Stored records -
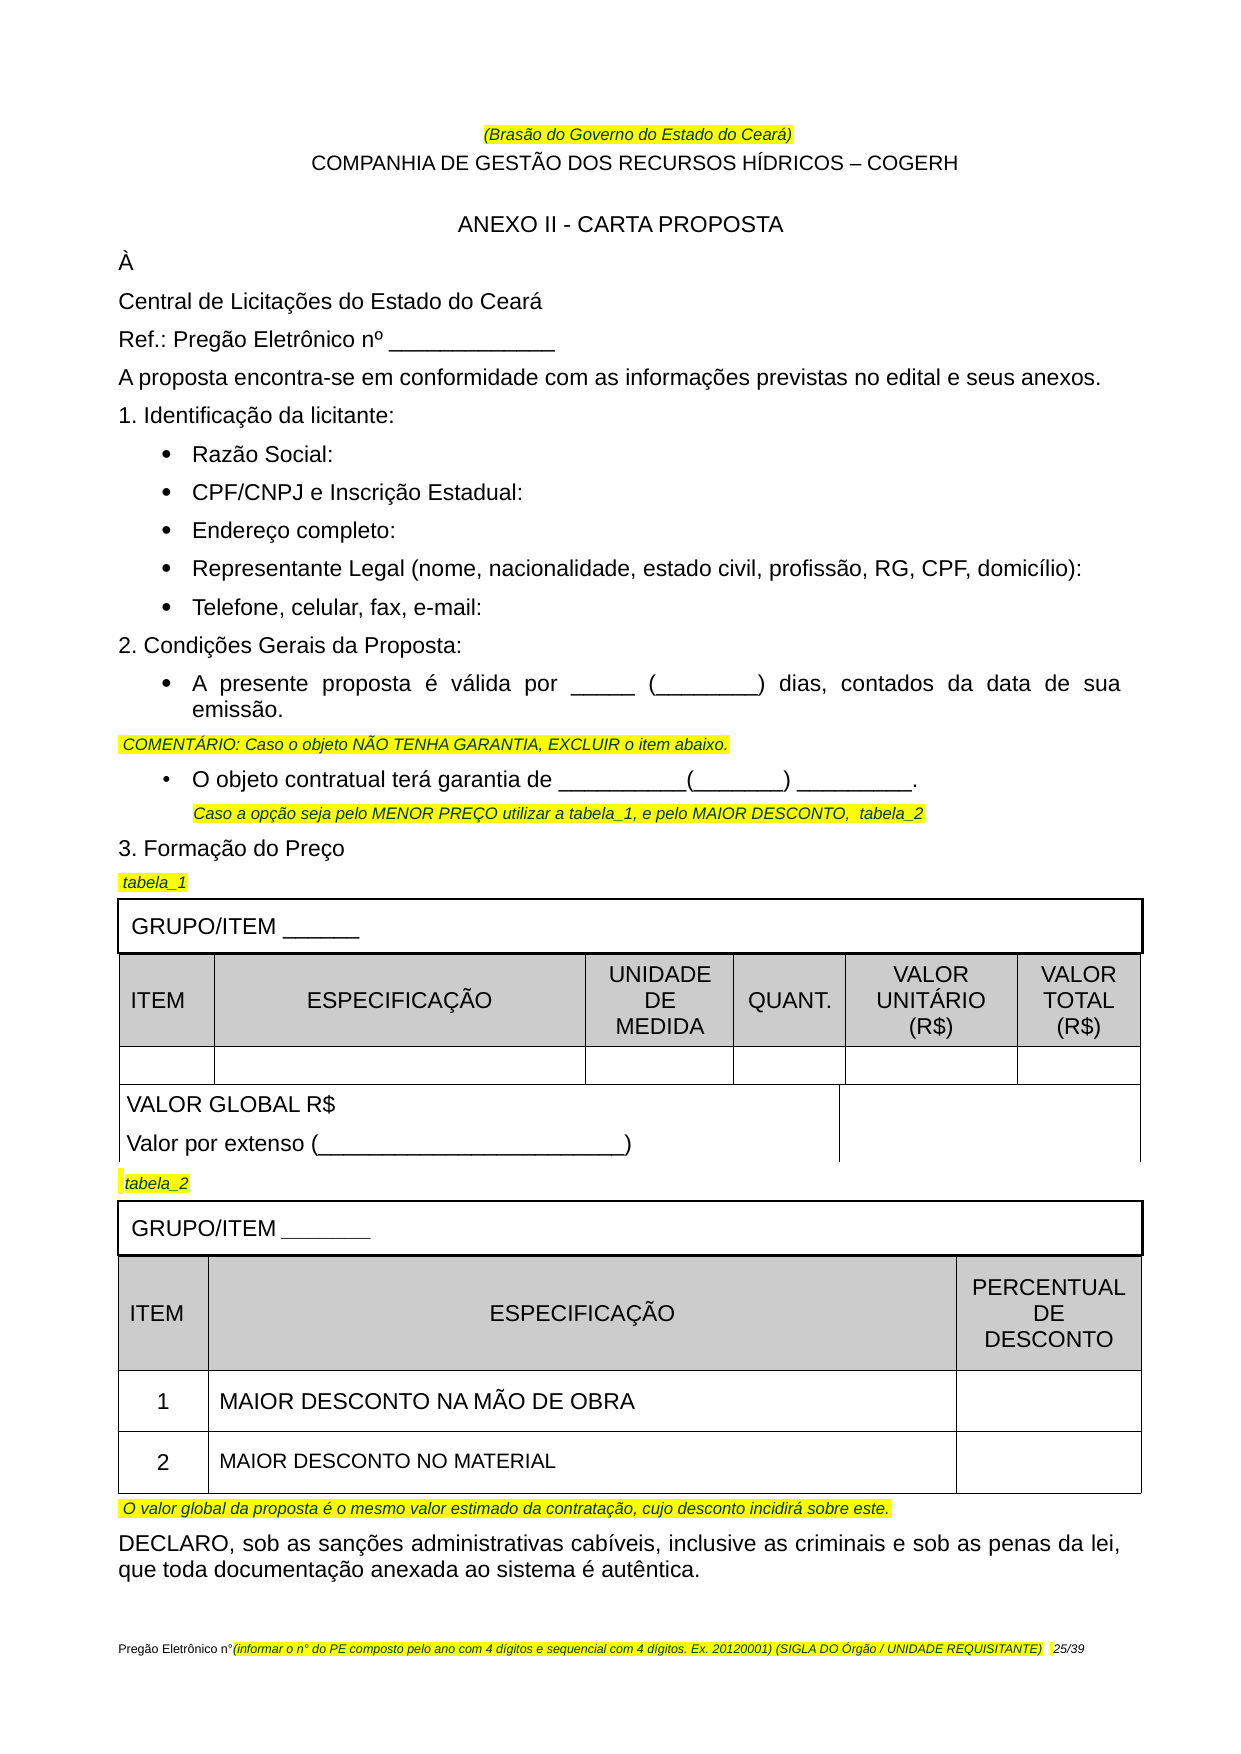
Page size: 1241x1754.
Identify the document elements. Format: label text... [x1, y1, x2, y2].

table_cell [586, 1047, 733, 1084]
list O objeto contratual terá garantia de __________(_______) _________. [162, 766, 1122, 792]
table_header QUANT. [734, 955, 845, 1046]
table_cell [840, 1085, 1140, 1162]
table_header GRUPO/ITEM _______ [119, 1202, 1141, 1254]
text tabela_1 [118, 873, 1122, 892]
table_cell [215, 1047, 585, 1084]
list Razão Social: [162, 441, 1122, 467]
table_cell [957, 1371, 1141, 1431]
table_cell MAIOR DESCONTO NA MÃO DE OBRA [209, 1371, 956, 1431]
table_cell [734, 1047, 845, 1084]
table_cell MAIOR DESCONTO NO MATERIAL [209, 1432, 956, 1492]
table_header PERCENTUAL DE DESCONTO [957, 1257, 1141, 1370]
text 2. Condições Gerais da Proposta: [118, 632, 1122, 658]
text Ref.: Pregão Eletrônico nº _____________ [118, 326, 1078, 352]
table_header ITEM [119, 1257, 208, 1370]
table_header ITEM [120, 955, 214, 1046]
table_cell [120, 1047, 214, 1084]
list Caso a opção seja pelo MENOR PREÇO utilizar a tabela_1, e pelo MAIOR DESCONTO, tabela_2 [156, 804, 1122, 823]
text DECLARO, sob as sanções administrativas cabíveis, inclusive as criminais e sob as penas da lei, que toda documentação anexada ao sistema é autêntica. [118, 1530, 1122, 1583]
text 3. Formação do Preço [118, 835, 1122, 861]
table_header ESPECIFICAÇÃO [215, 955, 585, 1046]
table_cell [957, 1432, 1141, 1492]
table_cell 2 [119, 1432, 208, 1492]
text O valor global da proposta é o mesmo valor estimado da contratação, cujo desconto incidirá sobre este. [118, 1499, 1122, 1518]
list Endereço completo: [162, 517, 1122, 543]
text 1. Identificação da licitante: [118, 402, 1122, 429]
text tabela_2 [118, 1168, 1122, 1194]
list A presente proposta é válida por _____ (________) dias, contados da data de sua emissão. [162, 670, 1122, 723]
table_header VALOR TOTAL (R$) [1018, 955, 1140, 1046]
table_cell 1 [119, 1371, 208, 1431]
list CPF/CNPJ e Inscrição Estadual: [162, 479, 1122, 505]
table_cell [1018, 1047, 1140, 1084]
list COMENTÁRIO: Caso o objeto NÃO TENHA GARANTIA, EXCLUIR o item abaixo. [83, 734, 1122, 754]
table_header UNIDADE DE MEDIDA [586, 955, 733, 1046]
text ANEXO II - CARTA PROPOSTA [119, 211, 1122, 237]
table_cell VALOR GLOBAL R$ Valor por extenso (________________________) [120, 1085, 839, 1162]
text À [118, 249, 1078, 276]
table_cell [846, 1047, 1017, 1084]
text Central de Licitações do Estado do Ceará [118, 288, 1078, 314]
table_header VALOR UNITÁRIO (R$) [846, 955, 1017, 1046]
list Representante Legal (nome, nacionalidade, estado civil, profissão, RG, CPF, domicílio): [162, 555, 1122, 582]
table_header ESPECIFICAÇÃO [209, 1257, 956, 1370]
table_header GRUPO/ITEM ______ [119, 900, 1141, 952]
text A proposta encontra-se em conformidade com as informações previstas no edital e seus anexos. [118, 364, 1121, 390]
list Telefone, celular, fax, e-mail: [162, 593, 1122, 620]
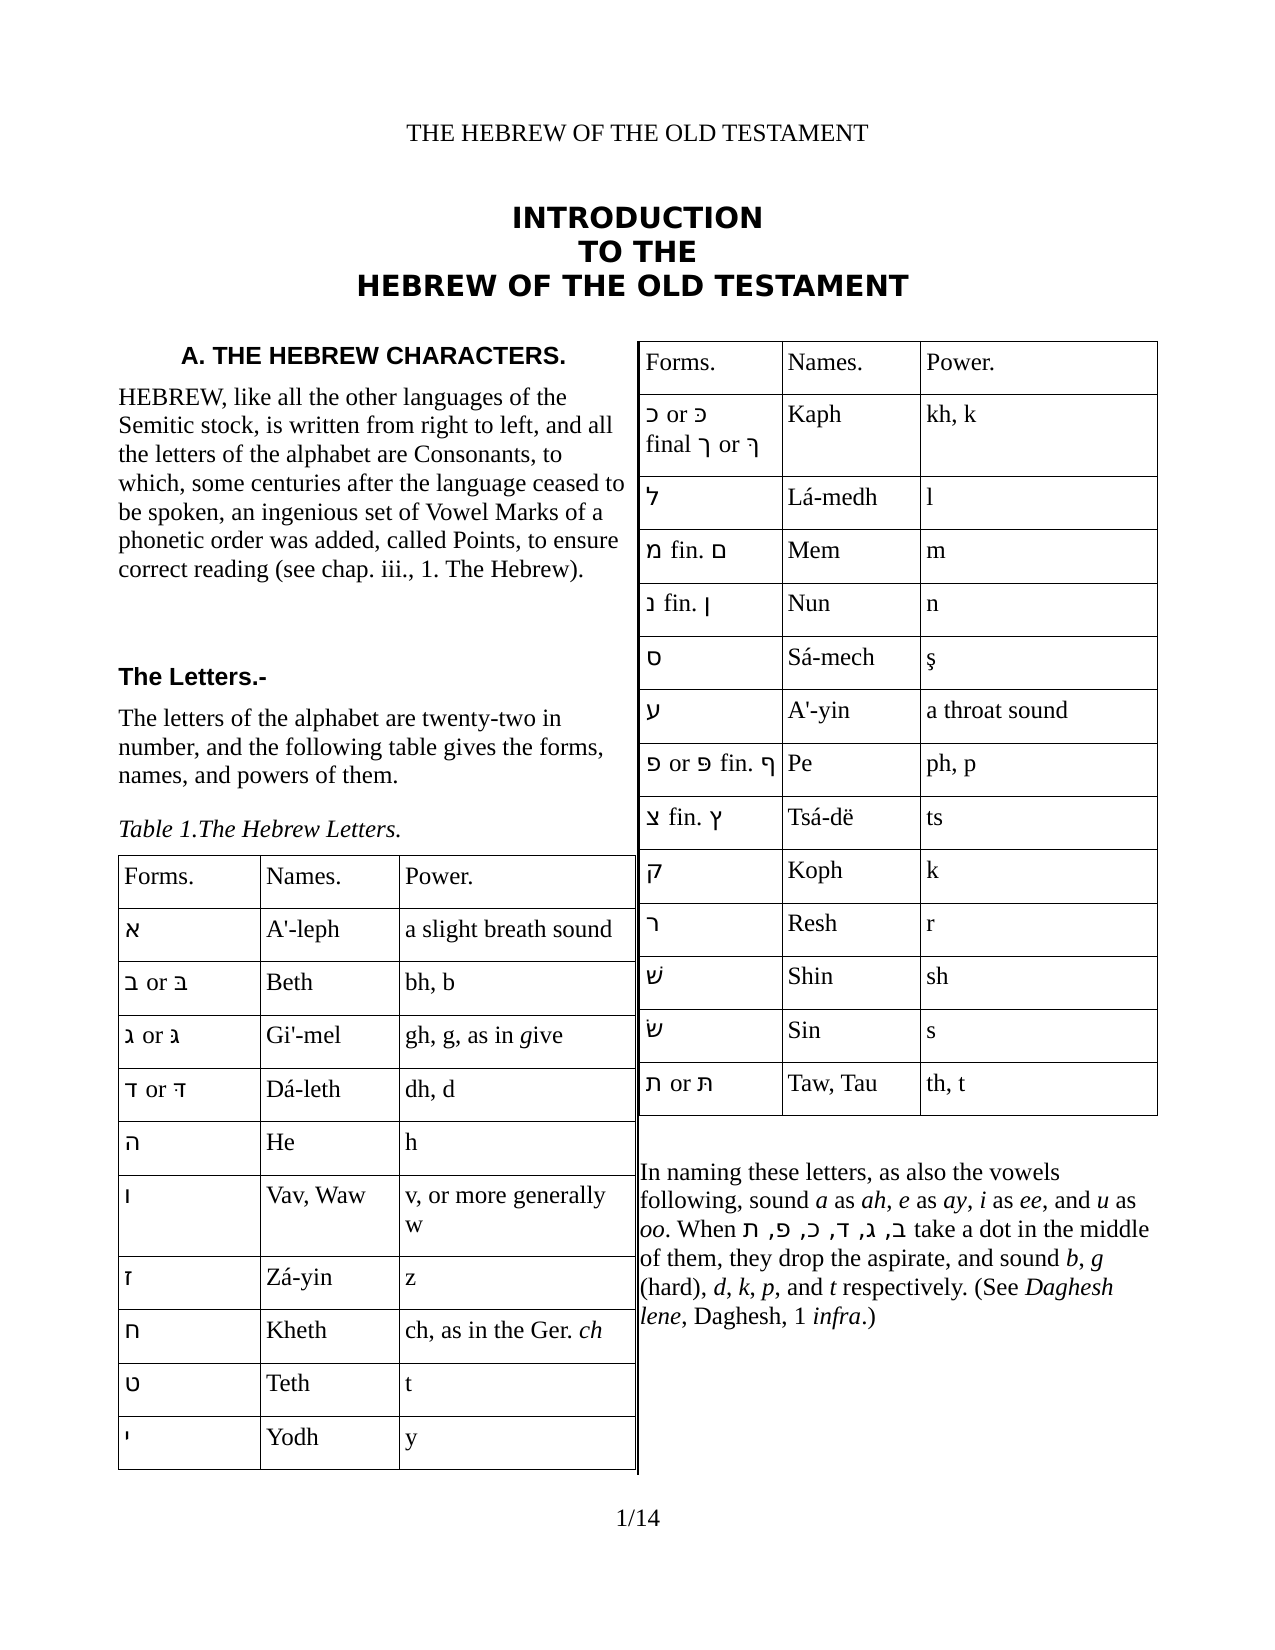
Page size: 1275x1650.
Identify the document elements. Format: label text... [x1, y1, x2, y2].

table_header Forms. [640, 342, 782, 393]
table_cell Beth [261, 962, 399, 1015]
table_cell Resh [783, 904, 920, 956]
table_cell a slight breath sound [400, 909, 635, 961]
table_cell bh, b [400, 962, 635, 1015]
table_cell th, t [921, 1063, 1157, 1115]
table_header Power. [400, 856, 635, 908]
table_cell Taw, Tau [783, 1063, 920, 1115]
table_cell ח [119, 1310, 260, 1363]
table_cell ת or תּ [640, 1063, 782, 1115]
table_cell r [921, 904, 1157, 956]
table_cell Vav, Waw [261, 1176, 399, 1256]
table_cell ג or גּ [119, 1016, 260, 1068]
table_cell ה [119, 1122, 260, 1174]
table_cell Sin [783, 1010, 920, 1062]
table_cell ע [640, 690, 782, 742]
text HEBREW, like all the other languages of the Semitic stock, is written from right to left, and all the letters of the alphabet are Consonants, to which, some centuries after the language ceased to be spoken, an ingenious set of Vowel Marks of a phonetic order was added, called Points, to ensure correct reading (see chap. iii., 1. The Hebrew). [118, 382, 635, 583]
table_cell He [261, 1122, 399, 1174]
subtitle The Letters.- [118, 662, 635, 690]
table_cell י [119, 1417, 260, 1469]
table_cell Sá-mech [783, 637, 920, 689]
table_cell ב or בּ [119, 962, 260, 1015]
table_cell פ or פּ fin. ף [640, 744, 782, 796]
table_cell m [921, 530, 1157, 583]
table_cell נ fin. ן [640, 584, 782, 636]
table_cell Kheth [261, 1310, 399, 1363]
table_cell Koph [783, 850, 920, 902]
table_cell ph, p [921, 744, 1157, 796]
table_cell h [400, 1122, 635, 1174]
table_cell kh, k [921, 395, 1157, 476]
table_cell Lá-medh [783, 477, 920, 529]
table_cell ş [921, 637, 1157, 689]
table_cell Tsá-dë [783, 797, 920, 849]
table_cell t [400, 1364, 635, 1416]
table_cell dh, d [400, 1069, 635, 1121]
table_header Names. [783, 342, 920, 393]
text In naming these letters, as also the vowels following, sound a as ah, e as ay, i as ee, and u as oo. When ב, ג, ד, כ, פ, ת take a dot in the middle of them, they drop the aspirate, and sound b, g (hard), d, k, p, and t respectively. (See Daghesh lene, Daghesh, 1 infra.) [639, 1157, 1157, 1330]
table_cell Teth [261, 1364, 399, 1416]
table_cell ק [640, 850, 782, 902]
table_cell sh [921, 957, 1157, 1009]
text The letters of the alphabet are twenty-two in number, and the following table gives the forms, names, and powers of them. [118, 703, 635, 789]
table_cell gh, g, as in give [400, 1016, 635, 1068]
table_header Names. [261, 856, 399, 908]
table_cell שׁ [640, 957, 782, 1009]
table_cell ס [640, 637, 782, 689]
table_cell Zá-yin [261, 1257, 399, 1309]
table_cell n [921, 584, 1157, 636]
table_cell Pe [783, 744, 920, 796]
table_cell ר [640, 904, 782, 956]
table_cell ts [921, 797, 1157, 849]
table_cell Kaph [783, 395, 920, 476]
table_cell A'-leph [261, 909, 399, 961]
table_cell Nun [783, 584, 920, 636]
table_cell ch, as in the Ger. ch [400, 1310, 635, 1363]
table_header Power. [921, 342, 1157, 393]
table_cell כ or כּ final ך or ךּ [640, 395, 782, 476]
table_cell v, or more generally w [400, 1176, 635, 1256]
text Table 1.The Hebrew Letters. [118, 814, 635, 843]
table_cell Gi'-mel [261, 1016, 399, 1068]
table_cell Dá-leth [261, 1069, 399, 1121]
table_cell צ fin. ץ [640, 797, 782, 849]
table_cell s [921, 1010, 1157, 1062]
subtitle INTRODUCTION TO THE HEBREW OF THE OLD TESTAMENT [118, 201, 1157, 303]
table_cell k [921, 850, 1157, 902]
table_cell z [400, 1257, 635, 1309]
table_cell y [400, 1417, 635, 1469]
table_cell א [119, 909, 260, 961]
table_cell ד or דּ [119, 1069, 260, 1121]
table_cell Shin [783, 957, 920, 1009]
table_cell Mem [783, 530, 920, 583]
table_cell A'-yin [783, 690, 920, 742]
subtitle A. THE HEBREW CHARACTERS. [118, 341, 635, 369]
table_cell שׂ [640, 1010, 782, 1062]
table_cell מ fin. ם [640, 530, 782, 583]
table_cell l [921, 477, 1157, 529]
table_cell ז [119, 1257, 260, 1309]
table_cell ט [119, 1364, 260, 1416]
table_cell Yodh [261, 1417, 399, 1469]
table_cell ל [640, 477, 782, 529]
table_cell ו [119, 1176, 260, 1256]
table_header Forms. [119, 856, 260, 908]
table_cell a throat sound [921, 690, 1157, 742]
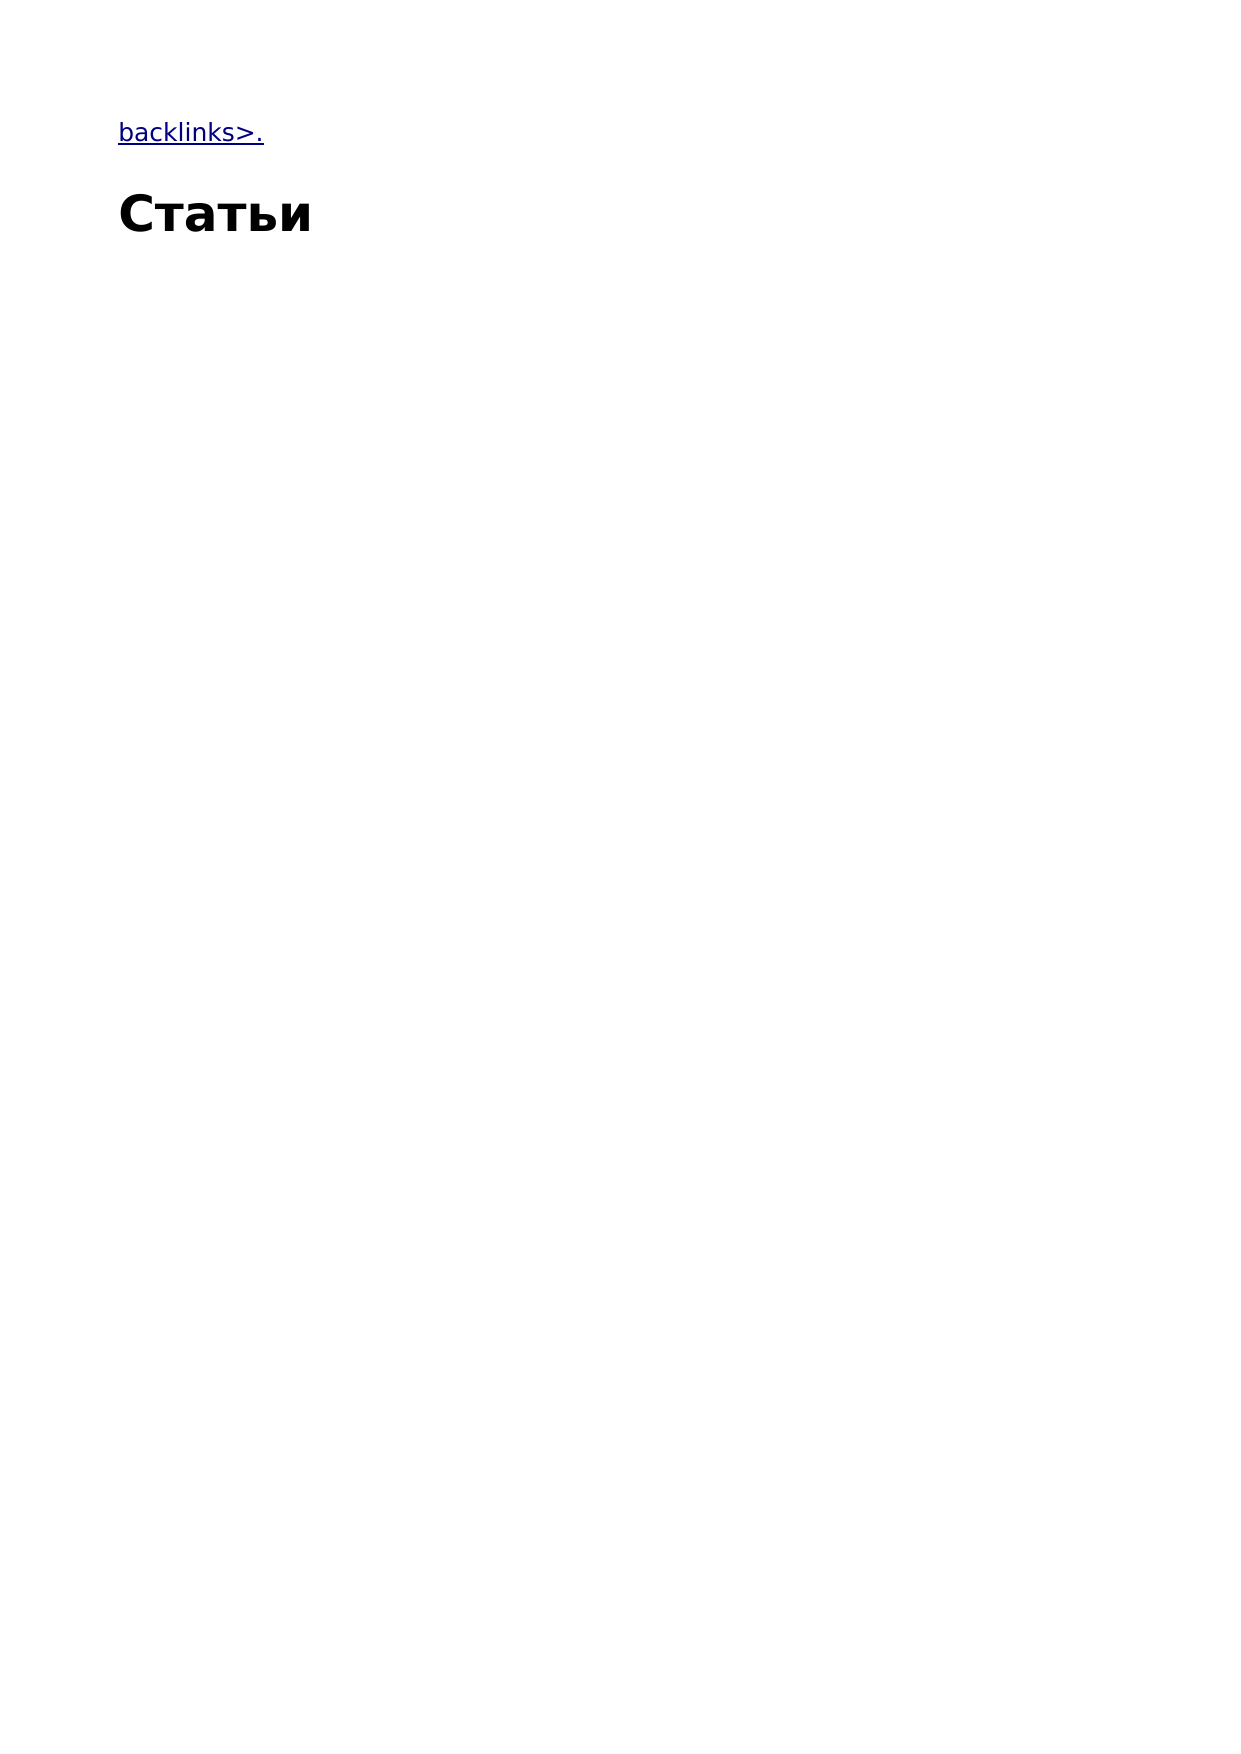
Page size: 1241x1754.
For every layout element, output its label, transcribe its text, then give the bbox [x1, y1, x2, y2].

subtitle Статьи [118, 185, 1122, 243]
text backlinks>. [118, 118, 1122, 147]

TO BE DONE - Starting at the line that contains "table_cell [586, 1047, 733, 1084]" and ending with the line that contains "text 2. Condições", rewrite those lines with "DESCONTO" changed to "ABATIMENTO" and nothing else altered.

WRITTEN ANSWER -
table_cell [586, 1047, 733, 1084]
list O objeto contratual terá garantia de __________(_______) _________. [162, 766, 1122, 792]
table_header QUANT. [734, 955, 845, 1046]
table_cell [840, 1085, 1140, 1162]
table_header GRUPO/ITEM _______ [119, 1202, 1141, 1254]
text tabela_1 [118, 873, 1122, 892]
table_cell [215, 1047, 585, 1084]
list Razão Social: [162, 441, 1122, 467]
table_cell [957, 1371, 1141, 1431]
table_cell MAIOR ABATIMENTO NA MÃO DE OBRA [209, 1371, 956, 1431]
table_cell [734, 1047, 845, 1084]
table_cell MAIOR ABATIMENTO NO MATERIAL [209, 1432, 956, 1492]
table_header PERCENTUAL DE ABATIMENTO [957, 1257, 1141, 1370]
text 2. Condições Gerais da Proposta: [118, 632, 1122, 658]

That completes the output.